== Text for analysis ==

A stone house was built for Hughes, which would later be occupied by James McKinley and his family. Today, the site near Lisbon is in private hands and the original homestead is still intact. It was in New Lisbon that McKinley’s father met and married Nancy Allison in 1829.
Krotky relates a story during the 1890s when the local Presbyterian Church was undergoing renovations. William McKinley, at the time governor of Ohio, donated money to sponsor one of the stained-glass windows for the church in honor of his grandparents. “That window still exists in the church,” she says.
Coincidentally, the McKinley family lived in New Lisbon during the same period as Benjamin Hanna, who would emerge as a prosperous business owner of a general store. In 1837, his grandson, Marcus Alonzo Hanna, was born. In 1838, the family moved into a Federal-style house at 251 E. High St. The private dwelling, known as the Hanna-Kenty House, still stands today and was added to the National Register of Historic Places in 2001.
Krotky says that while it’s likely the McKinley and Hanna families crossed paths in Lisbon, there is no evidence that William McKinley – on trips to visit his grandparents in Lisbon – knew Mark Hanna.
“There is probably a chance, but we cannot prove that the two boys ever knew each other as children,” she says.
By the 1850s, the Hannas had relocated to Cleveland after a failed canal venture. Years later, McKinley’s and Hanna’s connection would have a profound impact on the course of American politics.
Trumbull County
McKinley’s father struck out on his own shortly after marriage and moved the family to Niles, where he managed several iron furnaces across the region.
“They really were a typical, average family,” Weiss says. McKinley’s early days would be spent playing with friends, ice skating and fishing, for example, and playing games. “One of the games they liked to play was called Ducks on a Rock,” she says. The premise was to place smaller rocks on top of larger rocks, setting them up as targets. Then, the kids would hurl stones at the targets.

The museum holds artifacts related to his early days in Niles, Weiss says. Yet it also contains a wealth of information and items dedicated to McKinley’s entire life, including his experience in nearby Poland, Ohio, his service during the Civil War, his return to Ohio and law practice in Canton, and his entrance into politics.
McKinley’s birthplace was constructed sometime during the 1830s along Main Street in Niles, and the family rented the house until they moved in 1852. According to the Niles Historical Society’s website, the house was expanded to include a grocery store, but in 1890 the home was split in two – one half of it relocated to Riverside Park on Meander Creek while the other half was relocated to another lot in Niles to house a printing press manufacturer.
In 1909, both portions of the house were acquired by Lulu Mackey, who operated a museum on land that is today McKinley Heights in Weathersfield Township. The house was destroyed by fire in 1937.

===
== Entries shown ==

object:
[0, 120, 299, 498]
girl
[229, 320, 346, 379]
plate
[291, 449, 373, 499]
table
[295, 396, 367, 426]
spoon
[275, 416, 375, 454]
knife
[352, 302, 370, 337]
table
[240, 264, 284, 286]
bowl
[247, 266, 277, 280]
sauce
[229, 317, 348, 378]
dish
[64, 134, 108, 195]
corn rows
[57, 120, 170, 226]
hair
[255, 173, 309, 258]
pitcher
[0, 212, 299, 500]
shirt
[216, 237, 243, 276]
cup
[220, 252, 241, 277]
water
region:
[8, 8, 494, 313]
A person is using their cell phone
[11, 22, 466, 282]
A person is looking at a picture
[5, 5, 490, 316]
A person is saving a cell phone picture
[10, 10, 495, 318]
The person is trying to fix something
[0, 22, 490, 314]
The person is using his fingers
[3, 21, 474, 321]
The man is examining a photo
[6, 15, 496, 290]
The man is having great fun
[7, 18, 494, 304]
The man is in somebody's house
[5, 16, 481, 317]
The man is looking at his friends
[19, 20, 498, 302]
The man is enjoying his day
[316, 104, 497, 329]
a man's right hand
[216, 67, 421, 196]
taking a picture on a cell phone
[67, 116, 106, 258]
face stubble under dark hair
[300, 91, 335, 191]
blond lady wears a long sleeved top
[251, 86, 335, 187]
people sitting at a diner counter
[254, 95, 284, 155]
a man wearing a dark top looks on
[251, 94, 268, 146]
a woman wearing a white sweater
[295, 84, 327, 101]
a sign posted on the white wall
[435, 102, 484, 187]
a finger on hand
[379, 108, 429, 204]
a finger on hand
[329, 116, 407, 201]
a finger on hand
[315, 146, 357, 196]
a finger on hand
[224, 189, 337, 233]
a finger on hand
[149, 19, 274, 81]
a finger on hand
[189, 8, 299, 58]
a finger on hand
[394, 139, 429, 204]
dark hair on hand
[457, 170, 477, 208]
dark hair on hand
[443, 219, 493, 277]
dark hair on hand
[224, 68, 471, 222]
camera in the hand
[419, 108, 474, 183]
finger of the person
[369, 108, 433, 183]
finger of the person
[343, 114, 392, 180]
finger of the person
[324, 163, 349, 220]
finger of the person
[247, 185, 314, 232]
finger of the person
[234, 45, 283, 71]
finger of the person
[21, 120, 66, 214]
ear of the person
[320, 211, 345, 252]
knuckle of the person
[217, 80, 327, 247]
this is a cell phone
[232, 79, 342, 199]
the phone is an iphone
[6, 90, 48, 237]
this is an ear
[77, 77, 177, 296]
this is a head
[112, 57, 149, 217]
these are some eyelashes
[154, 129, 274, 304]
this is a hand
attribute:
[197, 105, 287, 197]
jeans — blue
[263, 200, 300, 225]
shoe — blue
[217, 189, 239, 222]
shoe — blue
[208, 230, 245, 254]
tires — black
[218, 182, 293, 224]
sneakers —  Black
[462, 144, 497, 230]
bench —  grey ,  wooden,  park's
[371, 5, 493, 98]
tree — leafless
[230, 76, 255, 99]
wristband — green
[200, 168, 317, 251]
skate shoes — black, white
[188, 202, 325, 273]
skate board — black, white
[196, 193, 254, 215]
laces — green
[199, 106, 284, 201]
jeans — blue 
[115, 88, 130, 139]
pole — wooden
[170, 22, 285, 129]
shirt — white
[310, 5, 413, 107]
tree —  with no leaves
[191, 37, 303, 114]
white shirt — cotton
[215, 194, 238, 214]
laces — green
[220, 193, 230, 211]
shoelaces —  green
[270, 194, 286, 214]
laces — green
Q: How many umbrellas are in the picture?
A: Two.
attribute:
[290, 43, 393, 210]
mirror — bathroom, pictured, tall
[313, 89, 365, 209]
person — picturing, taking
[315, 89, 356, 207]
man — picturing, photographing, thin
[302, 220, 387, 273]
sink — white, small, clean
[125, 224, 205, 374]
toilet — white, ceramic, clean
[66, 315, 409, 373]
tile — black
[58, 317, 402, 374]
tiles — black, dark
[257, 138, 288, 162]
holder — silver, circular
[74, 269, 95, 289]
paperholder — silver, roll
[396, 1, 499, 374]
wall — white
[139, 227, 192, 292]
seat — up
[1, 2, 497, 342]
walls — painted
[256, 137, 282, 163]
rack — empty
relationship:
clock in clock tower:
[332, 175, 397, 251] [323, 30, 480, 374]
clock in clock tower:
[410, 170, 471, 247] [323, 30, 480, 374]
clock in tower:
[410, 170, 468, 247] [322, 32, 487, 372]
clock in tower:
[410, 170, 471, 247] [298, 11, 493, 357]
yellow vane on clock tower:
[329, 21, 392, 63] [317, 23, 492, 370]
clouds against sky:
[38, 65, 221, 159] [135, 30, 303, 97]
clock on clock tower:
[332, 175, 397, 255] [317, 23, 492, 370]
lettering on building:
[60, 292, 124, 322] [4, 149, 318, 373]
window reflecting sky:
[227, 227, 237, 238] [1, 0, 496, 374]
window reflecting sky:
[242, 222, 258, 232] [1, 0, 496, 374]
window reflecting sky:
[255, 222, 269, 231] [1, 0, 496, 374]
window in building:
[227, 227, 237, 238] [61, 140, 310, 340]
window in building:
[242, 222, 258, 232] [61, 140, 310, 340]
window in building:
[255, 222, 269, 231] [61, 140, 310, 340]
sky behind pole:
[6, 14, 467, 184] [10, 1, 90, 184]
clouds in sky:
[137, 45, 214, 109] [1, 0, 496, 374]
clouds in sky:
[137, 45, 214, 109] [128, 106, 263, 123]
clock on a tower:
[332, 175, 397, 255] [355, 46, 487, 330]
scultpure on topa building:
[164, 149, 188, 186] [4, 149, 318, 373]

===

## Questions
1) Answer these questions using the passage about McKinley's early years:
(a) In what year did McKinley's father marry Nancy Allison?
(b) What was the name of the game in which children threw stones at smaller rocks set on top of larger ones?
(c) In what year was McKinley's birthplace destroyed by fire?
2) From the passage about McKinley's early years, set down the portion starting at "Trumbull County" and ending at "entrance into politics.".

## Numbered responses
1)
(a) 1829
(b) Ducks on a Rock
(c) 1937

2)
Trumbull County
McKinley’s father struck out on his own shortly after marriage and moved the family to Niles, where he managed several iron furnaces across the region.
“They really were a typical, average family,” Weiss says. McKinley’s early days would be spent playing with friends, ice skating and fishing, for example, and playing games. “One of the games they liked to play was called Ducks on a Rock,” she says. The premise was to place smaller rocks on top of larger rocks, setting them up as targets. Then, the kids would hurl stones at the targets.

The museum holds artifacts related to his early days in Niles, Weiss says. Yet it also contains a wealth of information and items dedicated to McKinley’s entire life, including his experience in nearby Poland, Ohio, his service during the Civil War, his return to Ohio and law practice in Canton, and his entrance into politics.